START EXCERPT
The report found data most desired by fraudsters, and therefore most at risk, included:

  • Email addresses. Researchers found email addresses have the most intrinsic value to fraudsters based on an analysis of which mentions of data types appear in isolation most frequently. They provide fraudsters with a reliable and unique identifier for phishing campaigns, account takeover, and other fraud-enabling attacks.
  • Financial data. Payment cards are the primary financial data type mentioned in fraud guides, (referred to in 36% of the guides examined), followed by bank accounts and payment processor information. Fraudsters prefer credit cards to debit cards 85% of the time due to the host of limitations that make debit cards less popular for typical carding schemes.
  • Personal Identification Information. While Social Security numbers are valuable to fraudsters, they appear less frequently than credentials including usernames, passwords and email addresses.
  • PII versus financial information. On average, personal information keywords appeared more frequently (in 55.7% of guides) than financial information keywords (44.3%). In most cases, the utility of personal information is its connection to existing financial accounts or as a gateway for fraudsters to open new financial accounts under an assumed identity.

Additionally, the research discovered fraud guides are remarkably affordable. The average cost per single guide listing was $3.88 and $12.99 for a collection of guides sold under a single listing. The average price across all listings was $7.80. Fraud collections focused on identity theft or account creation offered the most supporting materials, including media assets like templates, vector images, official seals or stamps, and examples of legitimate documentation.
END EXCERPT
▸ TASKS FOR THIS EXERCISE:
[A] In the excerpt on fraud guides, what was the average price across all listings?
[B] Using the excerpt on fraud guides, explain in one to three sentences why email addresses are especially valuable to fraudsters.
[C] Extend the passage on the fraud guide report with a few more sentences that follow on from its final one.
START DATASET EXTRACT
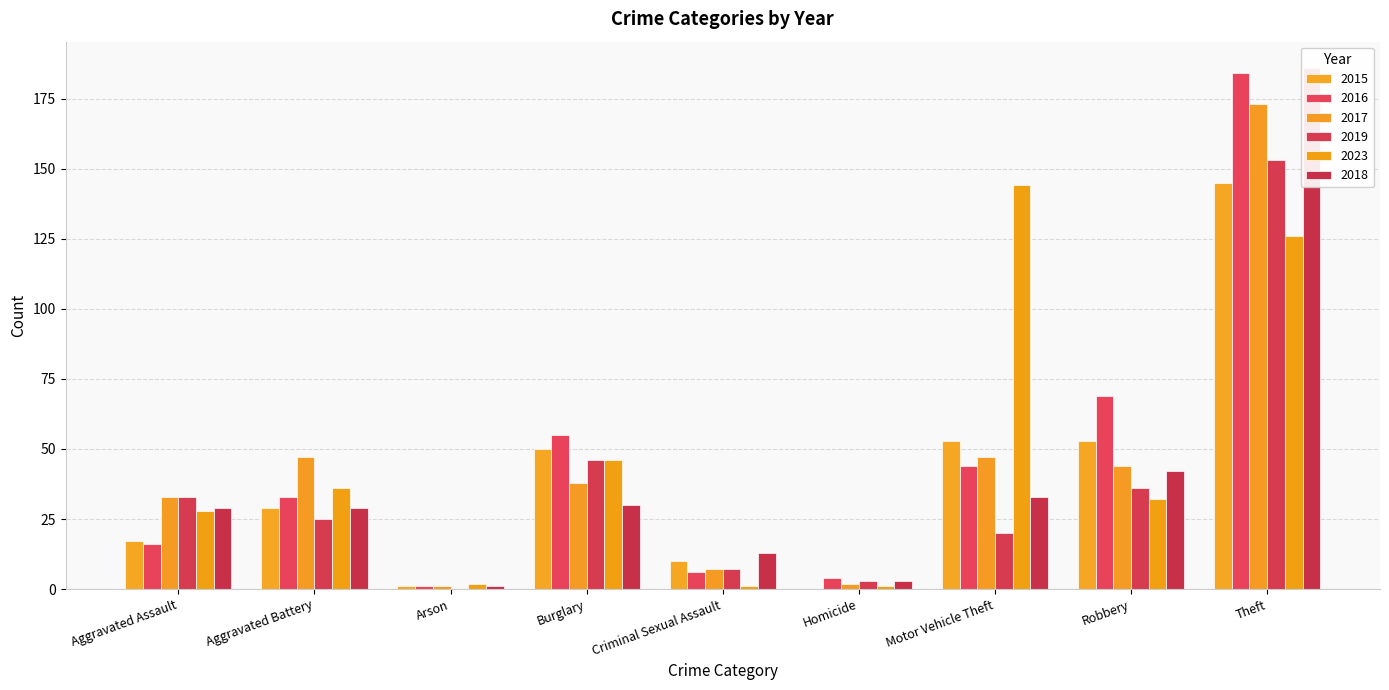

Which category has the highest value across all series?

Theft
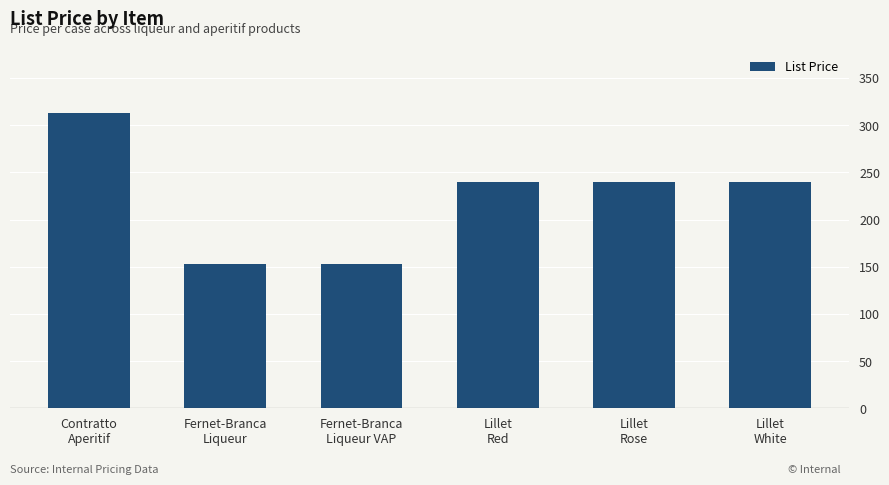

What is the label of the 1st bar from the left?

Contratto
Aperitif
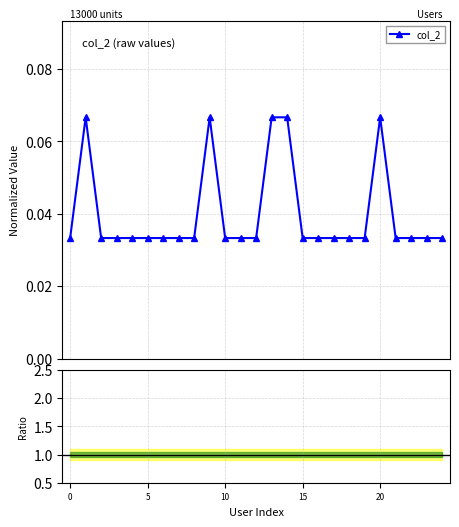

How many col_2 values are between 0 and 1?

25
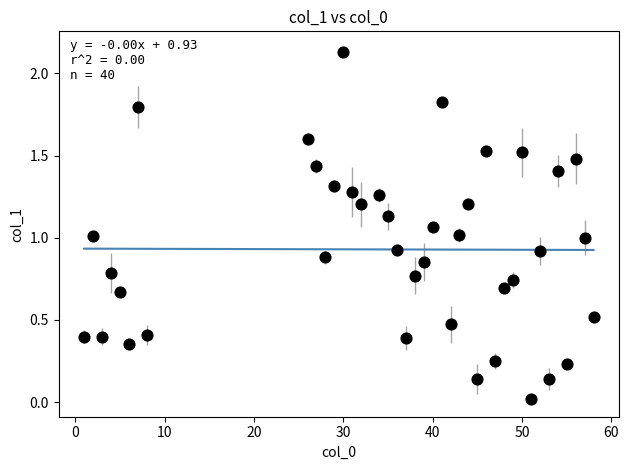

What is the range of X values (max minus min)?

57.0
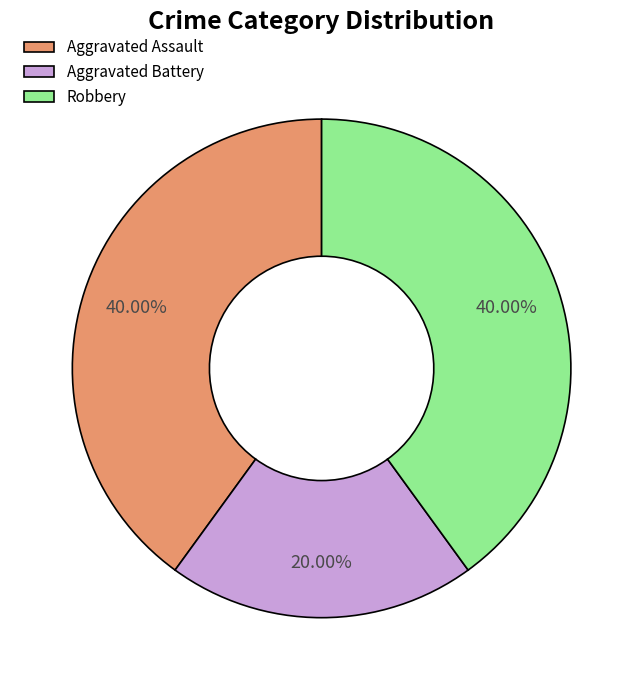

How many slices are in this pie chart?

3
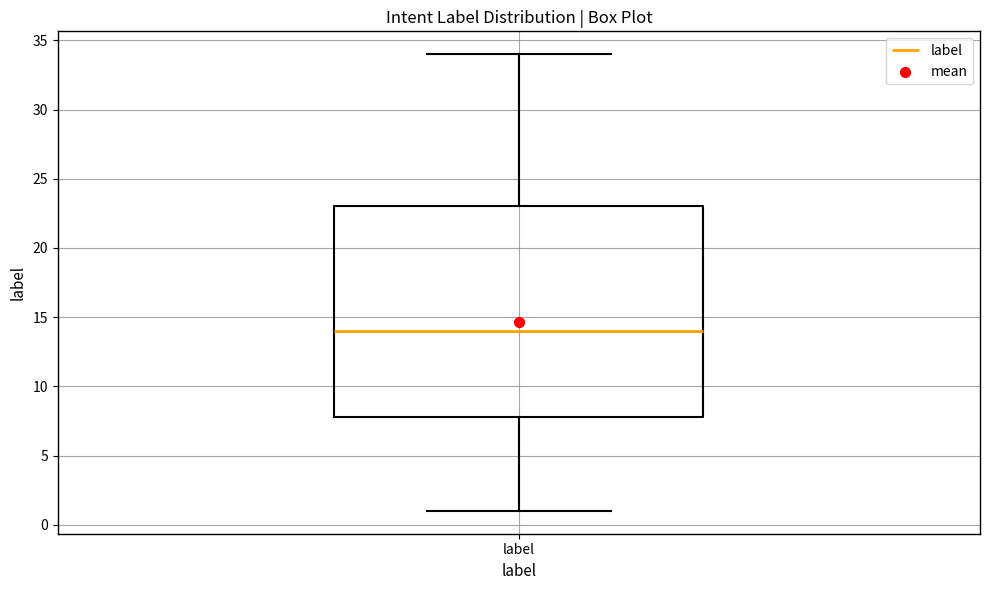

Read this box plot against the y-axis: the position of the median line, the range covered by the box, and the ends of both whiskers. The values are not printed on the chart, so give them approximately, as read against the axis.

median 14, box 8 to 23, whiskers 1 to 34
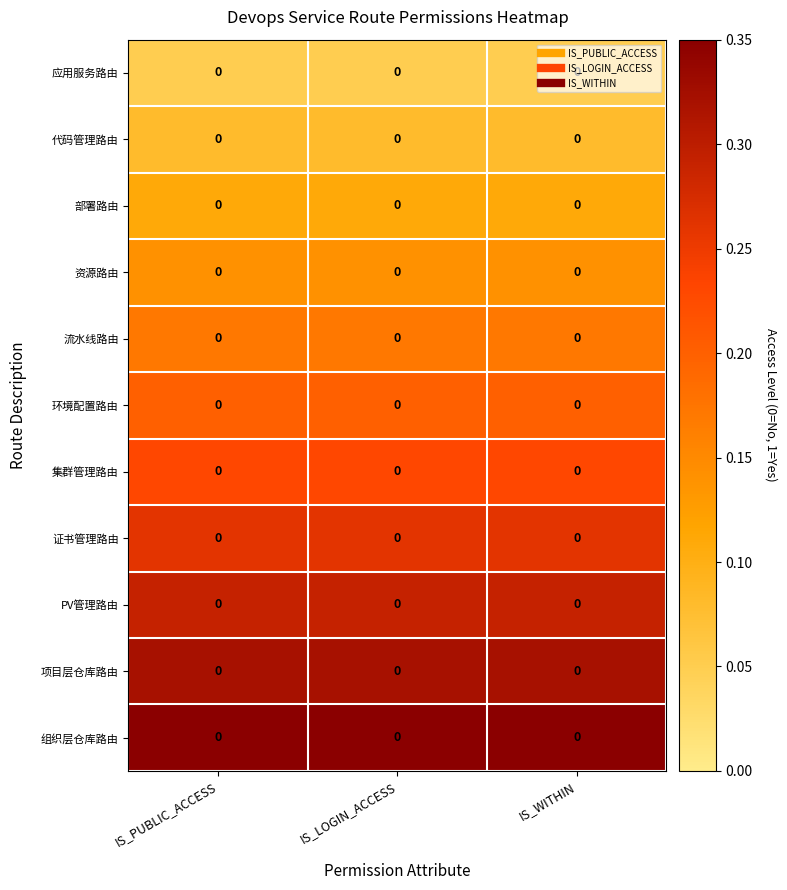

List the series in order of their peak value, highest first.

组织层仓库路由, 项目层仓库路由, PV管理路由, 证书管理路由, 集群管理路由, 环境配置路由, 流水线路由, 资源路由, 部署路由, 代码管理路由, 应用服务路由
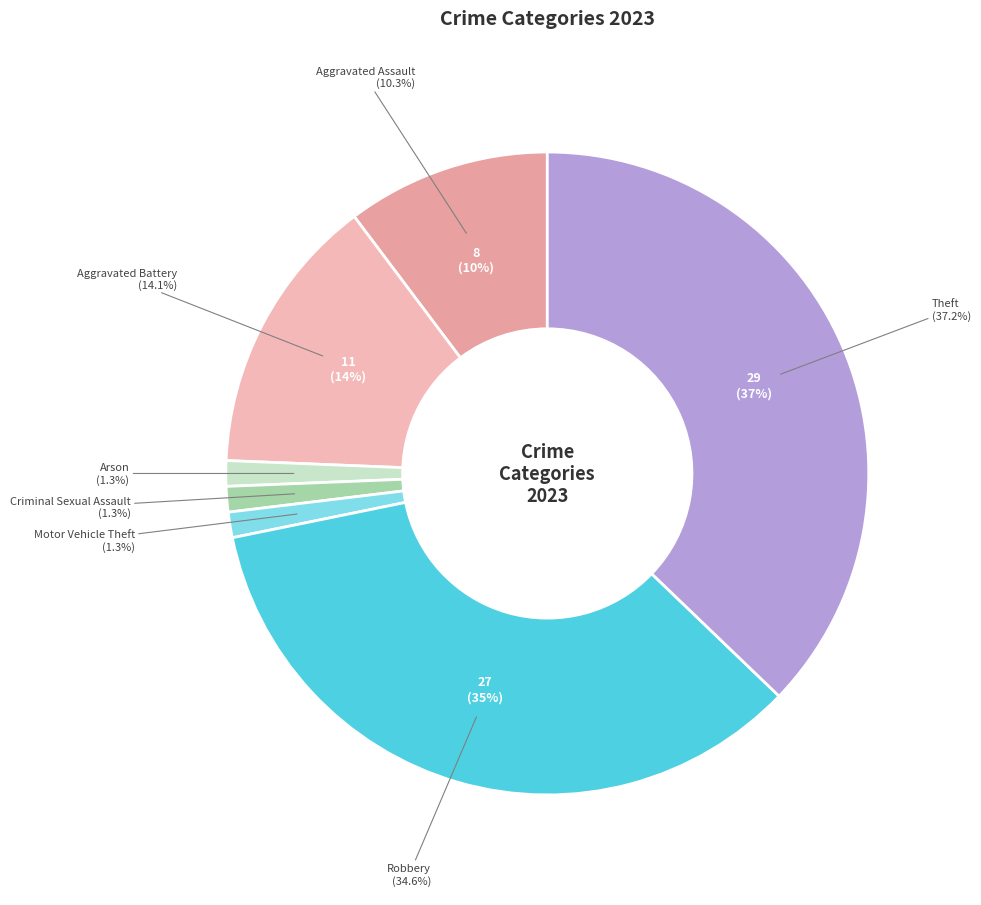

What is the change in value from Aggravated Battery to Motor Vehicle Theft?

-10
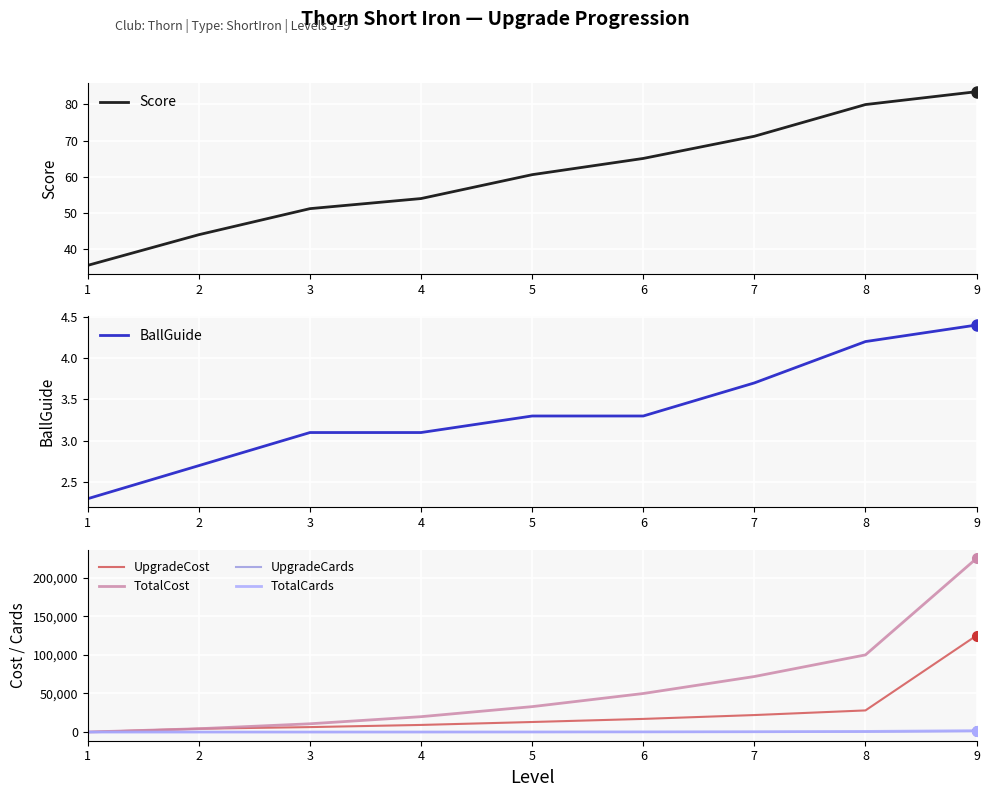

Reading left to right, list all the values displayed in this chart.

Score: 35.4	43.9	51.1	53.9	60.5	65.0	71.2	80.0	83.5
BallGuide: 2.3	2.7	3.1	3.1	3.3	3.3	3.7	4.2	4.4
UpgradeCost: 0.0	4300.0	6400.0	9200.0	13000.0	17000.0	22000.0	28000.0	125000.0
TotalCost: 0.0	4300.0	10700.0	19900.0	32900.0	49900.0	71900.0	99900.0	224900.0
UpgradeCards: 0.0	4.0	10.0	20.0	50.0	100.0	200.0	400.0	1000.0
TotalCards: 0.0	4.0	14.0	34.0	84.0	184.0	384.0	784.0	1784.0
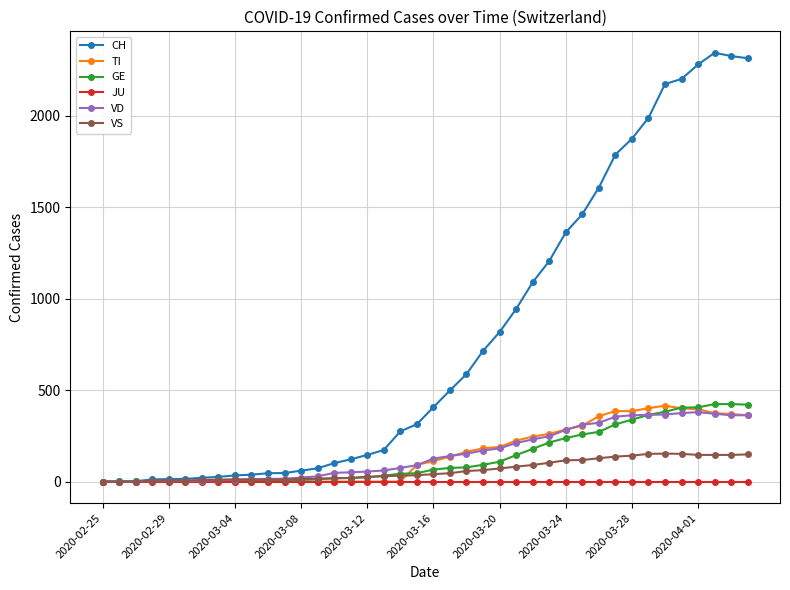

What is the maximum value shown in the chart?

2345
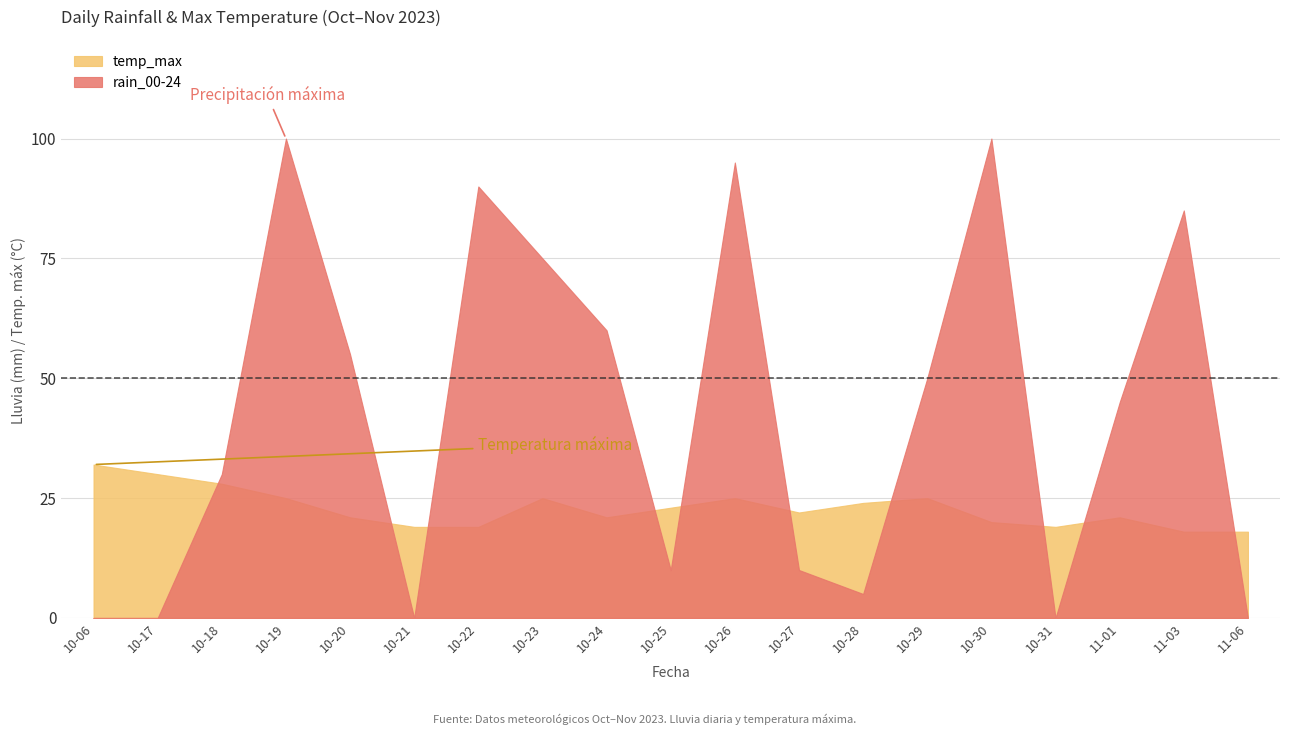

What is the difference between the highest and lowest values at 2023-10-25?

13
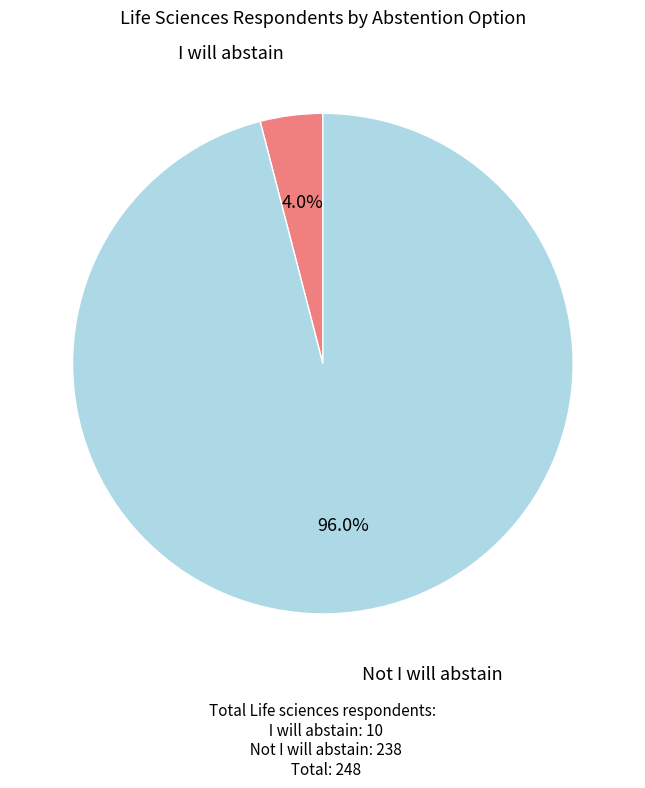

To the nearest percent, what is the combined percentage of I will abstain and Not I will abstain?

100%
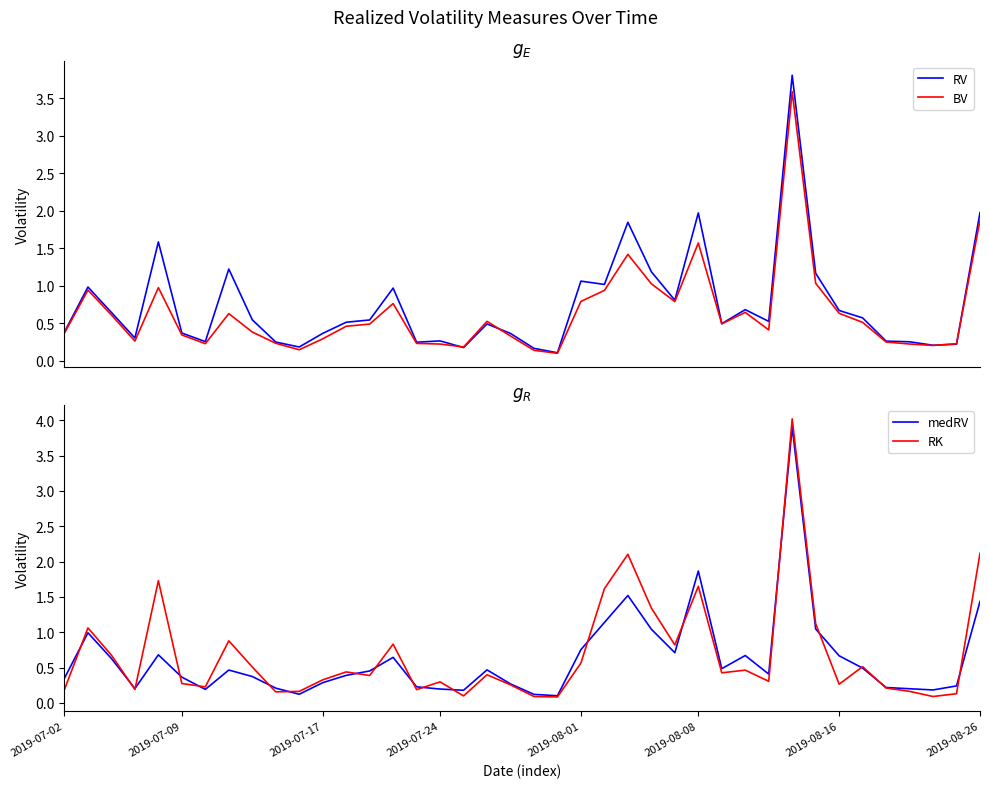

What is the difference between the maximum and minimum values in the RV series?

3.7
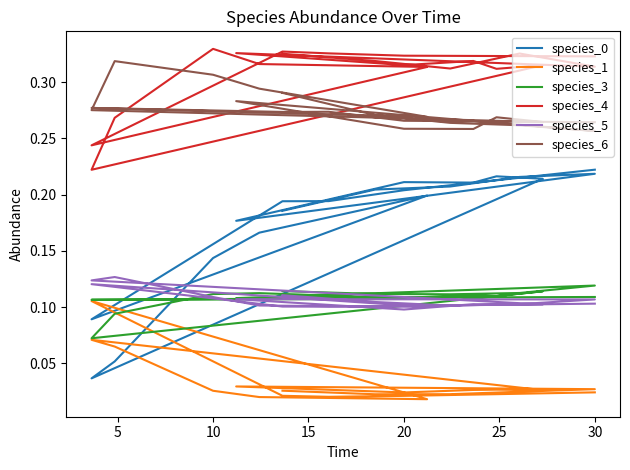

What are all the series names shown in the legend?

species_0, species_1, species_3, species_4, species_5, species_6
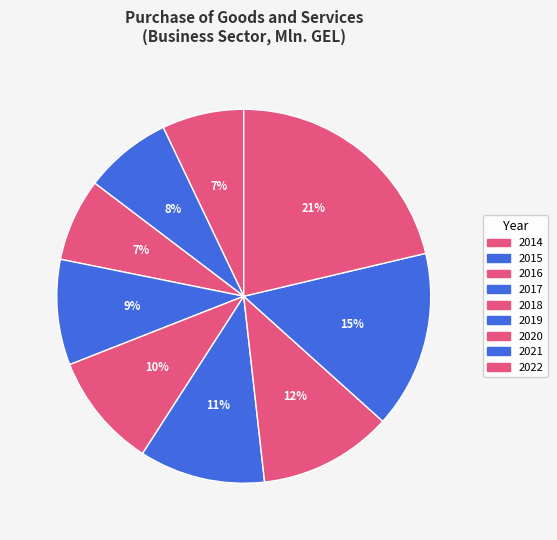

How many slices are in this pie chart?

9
END DATASET EXTRACT
▸ EXERCISE ANSWERS:
[A] $7.80

[B] Email addresses give fraudsters a reliable and unique identifier. That identifier can be used in phishing campaigns, account takeover, and other attacks that enable fraud.

[C]
From the Fraud Guides 101: “The dark web fraud economy runs on compromised data. For every major breach that makes headlines, a dozen smaller data leaks circulate in the criminal underground with little notice. This data, bought and sold year after year, fuels the fraud schemes and cyberattacks organizations battle every day: phishing, account takeover, business email compromise, and various forms of financial fraud. These markets mirror the commercial economy: steady demand, ready supply, and vendors competing for market share.”

Terbium in its research also suggested just as cybercriminals use industry information to expand their fraud schemes, organizations can use the dark web guides to augment their security efforts. Terbium noted fraud guides may not always represent the most cutting-edge tactics, or cover all possible edge cases, but they provide organizations with insight into the most common schemes and techniques. “Organizations can use this knowledge to evaluate their existing controls and fraud detection services and keep tabs as new exploit technique emerge.”